Edição RZ - Usa Richard Zenith(225)

Sim, é o poente


Sim, é o poente. Chego à foz da Rua da Alfândega, vagaroso e disperso, e, ao clarear-me o Terreiro do Paço, vejo nítido o sem sol do céu ocidental. Esse céu é de um azul esverdeado para cinzento branco, onde, do lado esquerdo, sobre os montes da outra margem, se agacha, amontoada, uma névoa acastanhada de cor-de-rosa morto. Há uma grande paz que não tenho dispersa friamente no ar outonal abstracto. Sofro de a não ter o prazer vago de supor que ela existe. Mas, na realidade, não há paz nem falta de paz: céu apenas, céu de todas as cores que desmaiam — azul branco, verde ainda azulado, cinzento pálido entre verde e azul, vagos tons remotos de cores de nuvens que o não são, amareladamente escurecidas de encarnado findo. E tudo isto é uma visão que se extingue no mesmo momento em que é tida, um intervalo entre nada e nada, alado, posto alto, em tonalidades de céu e mágoa, prolixo e indefinido.

Sinto e esqueço. Uma saudade, que é a de toda a gente por tudo, invade-me como um ópio do ar frio. Há em mim um êxtase de ver, íntimo e postiço.

Para os lados da barra, onde o ter cessado o sol cada vez mais se acaba, a luz extingue-se em branco lívido que se azula de esverdeado frio. Há no ar um torpor do que se não consegue nunca. Cala alto a paisagem do céu.

Nesta hora, em que sinto até transbordar, quisera ter a malícia inteira de dizer, o capricho livre de um estilo por destino. Mas não, só o céu alto é tudo, remoto, abolindo-se, e a emoção que tenho, e que é tantas, juntas e confusas, não é mais que o reflexo desse céu nulo num lago em mim — lago recluso entre rochedos hirtos, calado, olhar de morto, em que a altura se contempla, esquecida.

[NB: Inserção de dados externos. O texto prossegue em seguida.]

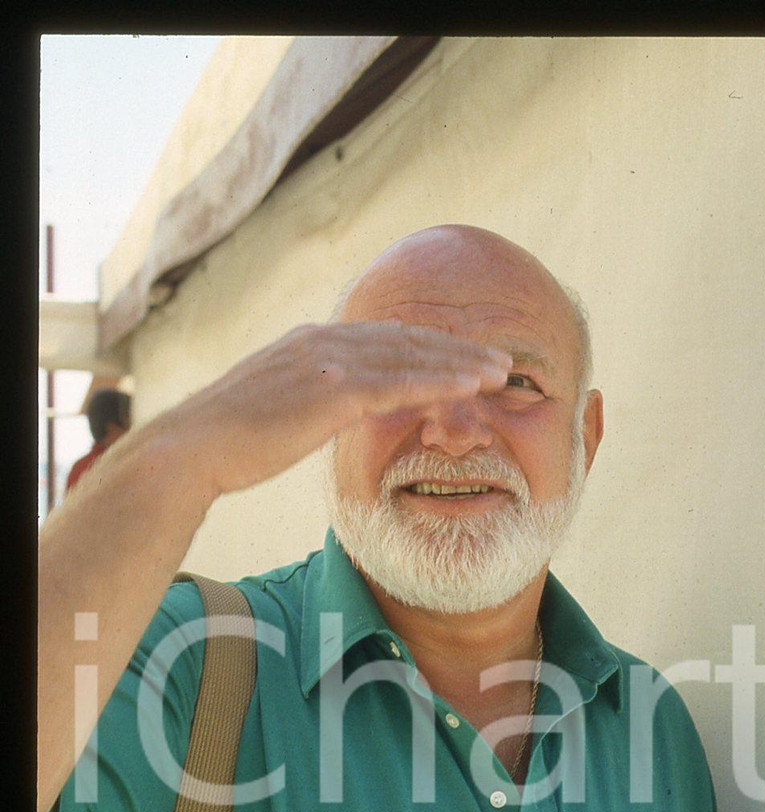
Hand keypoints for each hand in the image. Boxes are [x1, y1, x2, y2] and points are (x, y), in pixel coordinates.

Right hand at [127, 321, 512, 501]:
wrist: (191, 449)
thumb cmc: (227, 443)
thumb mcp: (274, 411)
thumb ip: (307, 401)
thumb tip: (324, 411)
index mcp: (310, 344)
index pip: (383, 338)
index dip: (429, 347)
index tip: (464, 357)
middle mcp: (322, 341)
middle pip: (406, 339)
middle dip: (457, 349)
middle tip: (501, 359)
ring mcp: (327, 361)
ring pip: (411, 356)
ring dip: (461, 363)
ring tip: (501, 372)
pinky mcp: (332, 390)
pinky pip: (400, 382)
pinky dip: (440, 381)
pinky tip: (470, 386)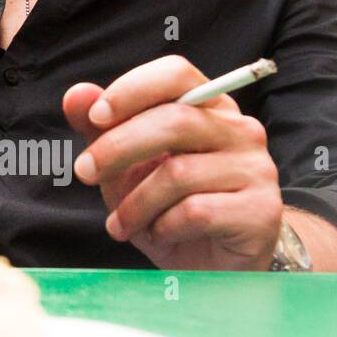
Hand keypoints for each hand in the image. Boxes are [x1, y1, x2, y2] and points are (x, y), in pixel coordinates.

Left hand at [62, 55, 282, 270]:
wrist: (215, 264)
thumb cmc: (167, 204)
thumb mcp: (125, 165)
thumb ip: (100, 128)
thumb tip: (76, 95)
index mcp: (207, 105)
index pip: (176, 73)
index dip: (132, 89)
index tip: (95, 117)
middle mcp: (239, 129)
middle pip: (174, 121)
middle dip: (117, 148)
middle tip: (84, 172)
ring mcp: (256, 169)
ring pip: (180, 172)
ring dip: (135, 202)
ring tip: (120, 223)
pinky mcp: (261, 211)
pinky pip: (197, 211)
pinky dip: (163, 226)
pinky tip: (157, 234)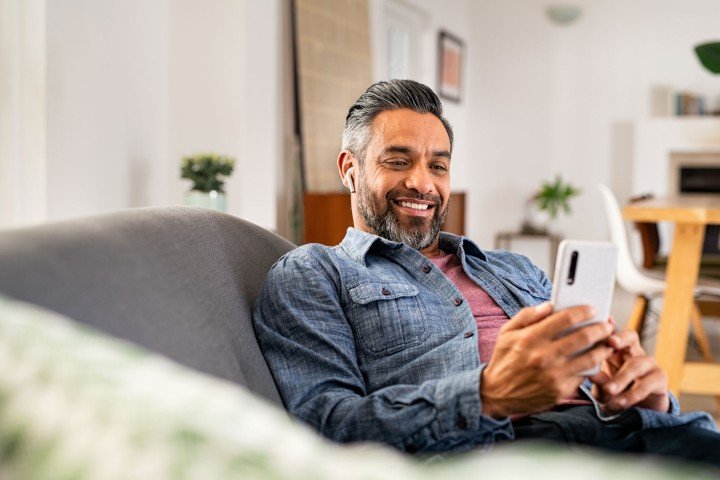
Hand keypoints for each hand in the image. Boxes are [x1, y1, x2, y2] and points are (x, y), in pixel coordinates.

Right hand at [481, 302, 614, 417]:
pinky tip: (593, 361)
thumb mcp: (506, 333)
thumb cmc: (503, 361)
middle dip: (600, 328)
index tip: (592, 309)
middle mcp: (544, 356)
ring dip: (603, 349)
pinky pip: (583, 376)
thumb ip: (526, 316)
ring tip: (607, 343)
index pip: (565, 319)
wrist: (495, 394)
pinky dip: (591, 367)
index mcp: (530, 338)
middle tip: (607, 325)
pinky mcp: (560, 391)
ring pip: (590, 358)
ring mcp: (554, 375)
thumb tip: (549, 306)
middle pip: (583, 337)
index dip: (583, 311)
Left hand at [589, 326, 669, 413]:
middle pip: (631, 337)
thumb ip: (598, 379)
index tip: (601, 324)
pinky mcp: (660, 378)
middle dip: (620, 338)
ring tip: (608, 391)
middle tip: (610, 342)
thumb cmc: (615, 393)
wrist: (639, 410)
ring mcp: (649, 363)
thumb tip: (589, 373)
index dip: (607, 328)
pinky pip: (647, 383)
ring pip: (636, 364)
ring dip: (621, 379)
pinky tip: (621, 403)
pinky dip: (632, 394)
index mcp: (616, 350)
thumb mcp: (601, 387)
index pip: (612, 333)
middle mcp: (634, 352)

Tantas vezes, tantas, como agora, me tem pesado sentir que sinto — sentir como angústia só por ser sentir, a inquietação de estar aqui, a saudade de outra coisa que se não conheceu, o poente de todas as emoções, amarelecer-me esbatido para tristeza cinzenta na minha consciência externa de mim.

Ah, quem me salvará de existir? Não é a morte que quero, nem a vida: é aquela outra coisa que brilha no fundo da ânsia como um diamante possível numa cova a que se não pode descer. É todo o peso e toda a mágoa deste universo real e impossível, deste céu estandarte de um exército incógnito, destes tons que vão empalidecendo pelo ar fictício, de onde o crescente imaginário da lua emerge numa brancura eléctrica parada, recortado a longínquo e a insensível.

É toda a falta de um Deus verdadeiro que é o cadáver vácuo do céu alto e da alma fechada. Cárcere infinito — porque és infinito, não se pode fugir de ti!